WHAT YOU ARE ASKED TO DO: The lines below, from the one holding "color:#dedee1; font-size:13px; font-family:inherit;" through the final line, are to be copied exactly, with no other lines and no pictures.

Segment Start: PROVIDED DATA

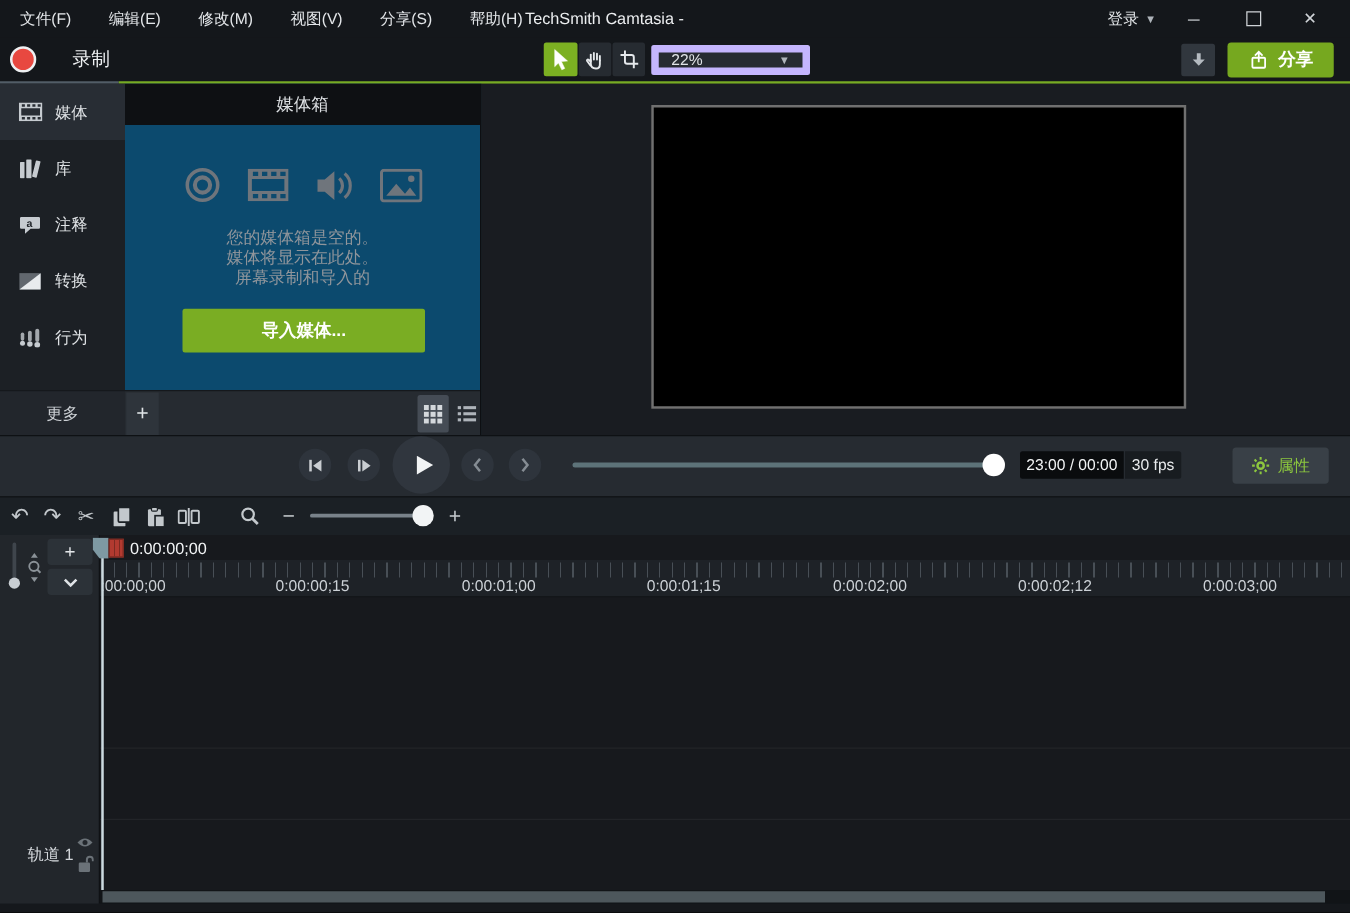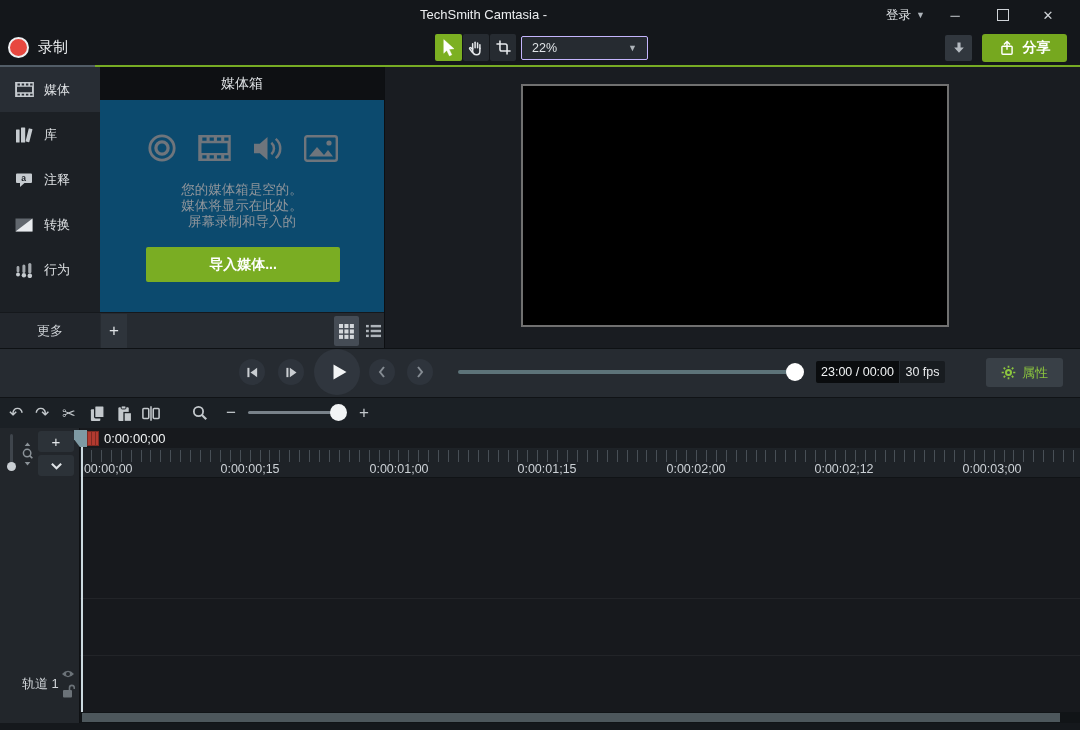--- a/index.html
+++ b/index.html
@@ -31,6 +31,14 @@
 <div id="app">
 
   <div class="abs" style="left:0;top:0;width:1080px;height:30px;background:#14171b;">
+    <div class="row" style="position:absolute;left:14px;top:0;height:30px;gap:26px;">
+      <span class="menu-item">文件(F)</span>
+      <span class="menu-item">编辑(E)</span>
+      <span class="menu-item">修改(M)</span>
+      <span class="menu-item">视图(V)</span>
+      <span class="menu-item">分享(S)</span>
+      <span class="menu-item">帮助(H)</span>
+    </div>
     <span class="abs" style="left:420px;top:7px;font-size:13px;color:#eceef0;">TechSmith Camtasia -</span>
     <div class="abs row" style="left:886px;top:0;height:30px;gap:5px;">
       <span style="font-size:12.5px;color:#e3e6e9;">登录</span>

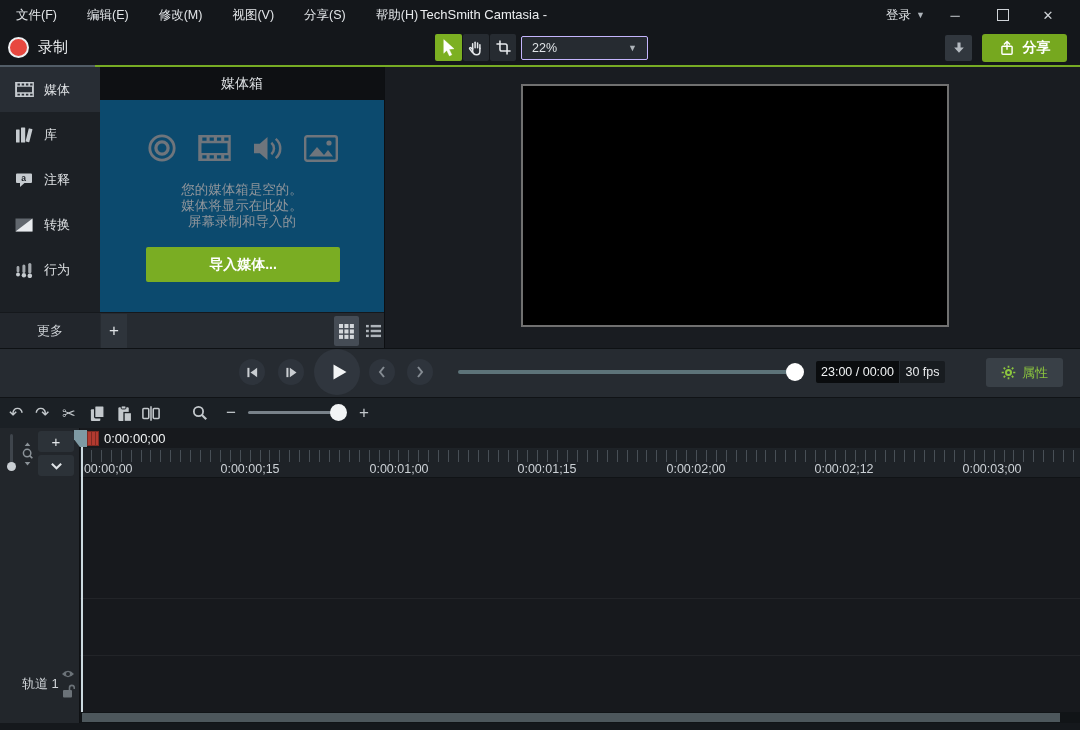--- a/index.html
+++ b/index.html
@@ -54,7 +54,7 @@
   <div class="abs" style="left:0;top:30px;width:1080px;height:35px;background:#14171b;">
     <div class="abs row" style="left:8px;top:4px;height:27px;gap:9px;">
       <span style="display:block;width:17px;height:17px;border-radius:50%;background:#e84840;border:2px solid #eef0f2;"></span>
-      <span style="font-size:15px;color:#eef0f2;">录制</span>
+      <span style="font-size:15px;color:#eef0f2;margin-left:20px;">录制</span>
     </div>
 
     <div class="abs toolbtn sel ctr" style="left:435px;top:4px;">

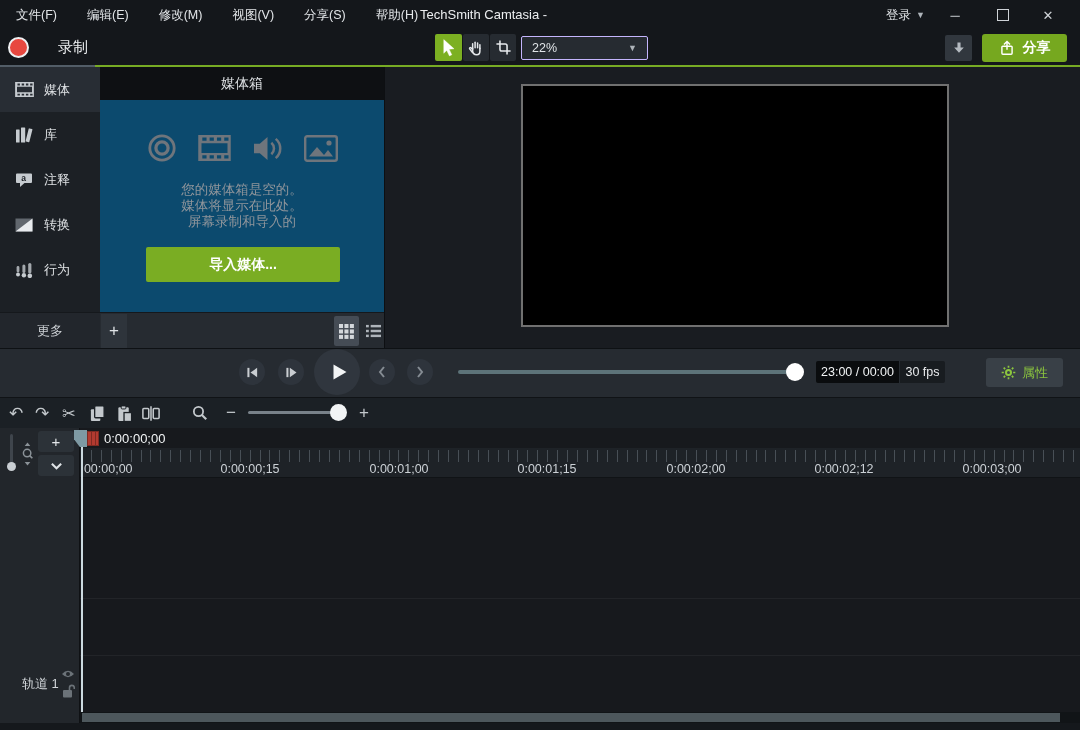--- a/index.html
+++ b/index.html
@@ -79,7 +79,7 @@
       </svg>
     </div>
 
-    <div class="abs row" style="left:521px;top:6px;width:127px;height:24px;background:#262b31;border:1px solid #c4b5fd;border-radius:2px;justify-content:space-between;padding:0 10px;box-sizing:border-box;">
+    <div class="abs row" style="left:521px;top:6px;width:127px;height:24px;background:#262b31;border:6px solid #c4b5fd;border-radius:2px;justify-content:space-between;padding:0 10px;box-sizing:border-box;">
       <span style="font-size:12.5px;color:#e0e4e7;">22%</span>
       <span style="font-size:9px;color:#aeb4ba;">▼</span>
     </div>

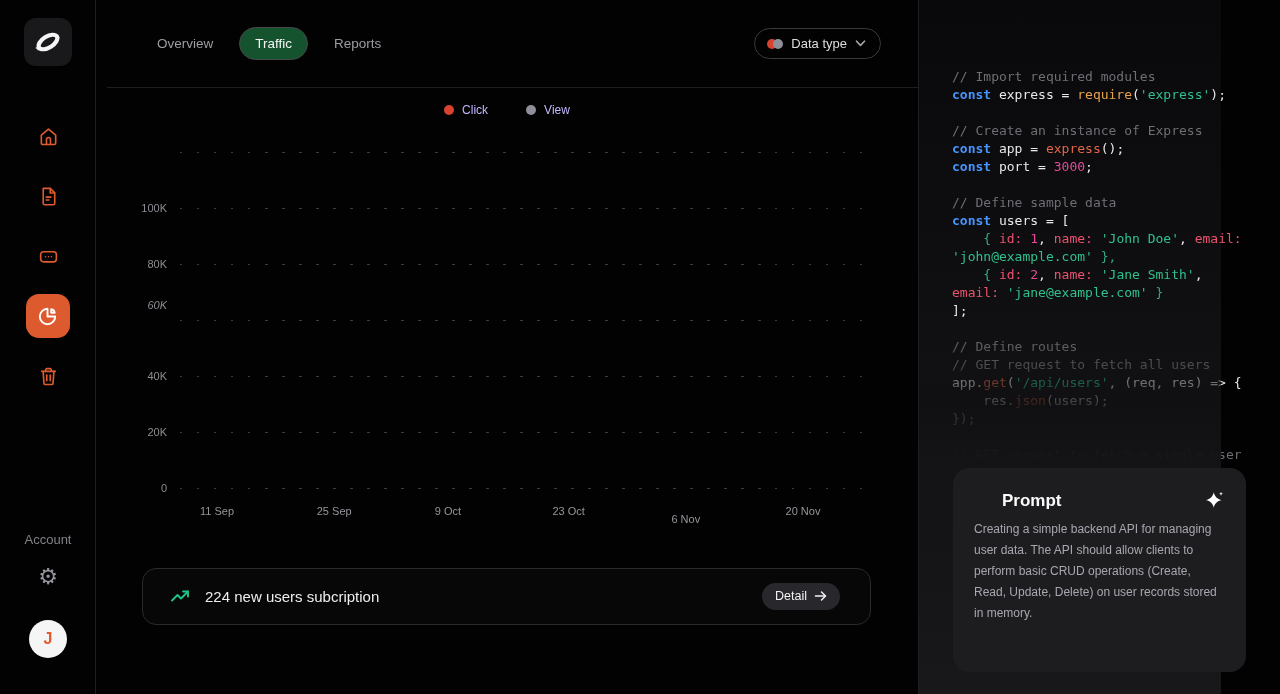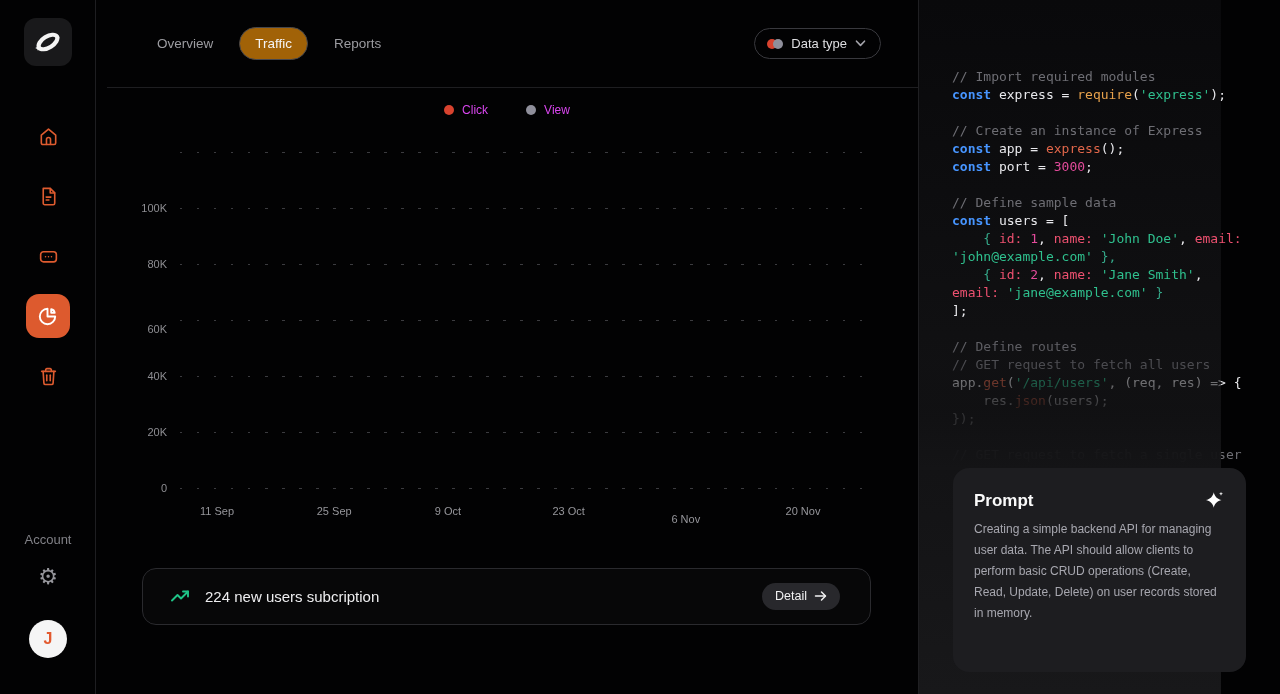--- a/index.html
+++ b/index.html
@@ -35,7 +35,7 @@
   .tabs { display:flex; align-items:center; gap:10px; }
   .tab { background:none; border:1px solid transparent; color:#9c9ca1; font-size:13.5px;
          font-family:inherit; padding:8px 15px; border-radius:999px; cursor:pointer; }
-  .tab.active { color:#f4f4f5; border-color:#47474c; background:#a16207; }
+  .tab.active { color:#f4f4f5; border-color:#47474c; background:#14532d; }
   .data-type { margin-left:auto; display:flex; align-items:center; gap:8px; background:none;
                border:1px solid #39393e; border-radius:999px; padding:7px 14px 7px 12px;
                color:#dedee1; font-size:13px; font-family:inherit; cursor:pointer; }

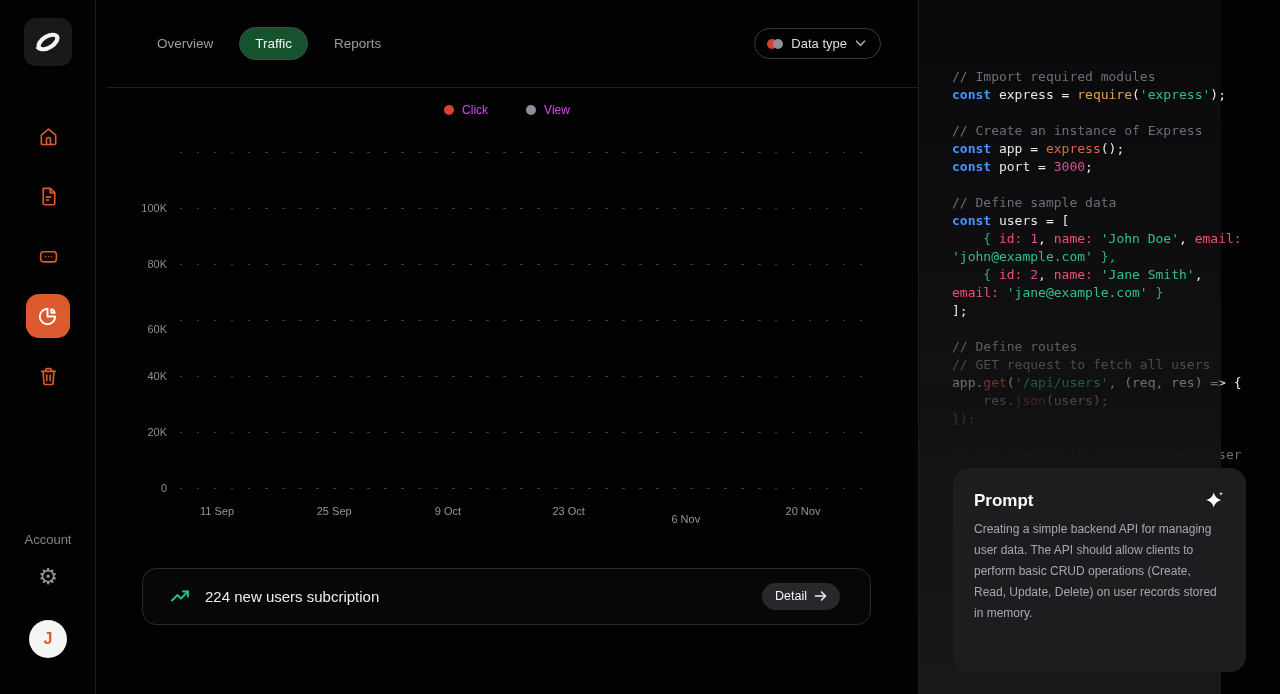--- a/index.html
+++ b/index.html
@@ -45,7 +45,7 @@
   
   .legend { position:absolute; left:0; top:103px; width:822px; display:flex;
             justify-content:center; gap:38px; }
-  .legend-item { display:flex; align-items:center; gap:8px; font-size:12px; color:#d946ef; }
+  .legend-item { display:flex; align-items:center; gap:8px; font-size:12px; color:#c4b5fd; }
   .legend-dot { width:10px; height:10px; border-radius:50%; }
   .plot { position:absolute; left:0; top:0; width:822px; height:560px; }
   .gridline { position:absolute; left:84px; width:696px; height:1px;

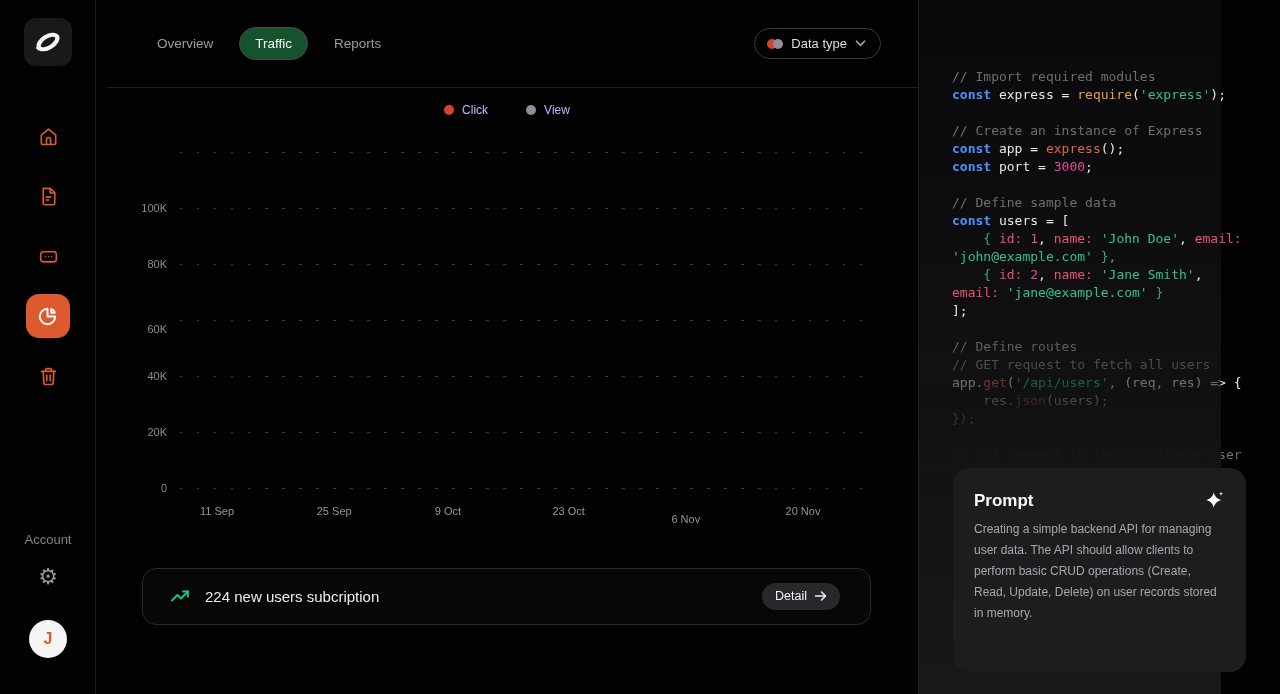--- a/index.html
+++ b/index.html
@@ -195,7 +195,7 @@
         <div class="gridline" style="top: 264px;"></div>
         <div class="ytick" style="top: 257px;">80K</div>
         <div class="gridline" style="top: 320px;"></div>
-        <div class="ytick" style="top: 322px;">60K</div>
+        <div class="ytick" style="top: 298px; font-style: italic;">60K</div>
         <div class="gridline" style="top: 376px;"></div>
         <div class="ytick" style="top: 369px;">40K</div>
         <div class="gridline" style="top: 432px;"></div>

Segment End: PROVIDED DATA

RESULT:
                color:#dedee1; font-size:13px; font-family:inherit; cursor:pointer; }

--- a/index.html
+++ b/index.html
@@ -45,7 +45,7 @@
   
   .legend { position:absolute; left:0; top:103px; width:822px; display:flex;
             justify-content:center; gap:38px; }
-  .legend-item { display:flex; align-items:center; gap:8px; font-size:12px; color:#d946ef; }
+  .legend-item { display:flex; align-items:center; gap:8px; font-size:12px; color:#c4b5fd; }
   .legend-dot { width:10px; height:10px; border-radius:50%; }
   .plot { position:absolute; left:0; top:0; width:822px; height:560px; }
   .gridline { position:absolute; left:84px; width:696px; height:1px;

--- a/index.html
+++ b/index.html
@@ -195,7 +195,7 @@
         <div class="gridline" style="top: 264px;"></div>
         <div class="ytick" style="top: 257px;">80K</div>
         <div class="gridline" style="top: 320px;"></div>
-        <div class="ytick" style="top: 322px;">60K</div>
+        <div class="ytick" style="top: 298px; font-style: italic;">60K</div>
         <div class="gridline" style="top: 376px;"></div>
         <div class="ytick" style="top: 369px;">40K</div>
         <div class="gridline" style="top: 432px;"></div>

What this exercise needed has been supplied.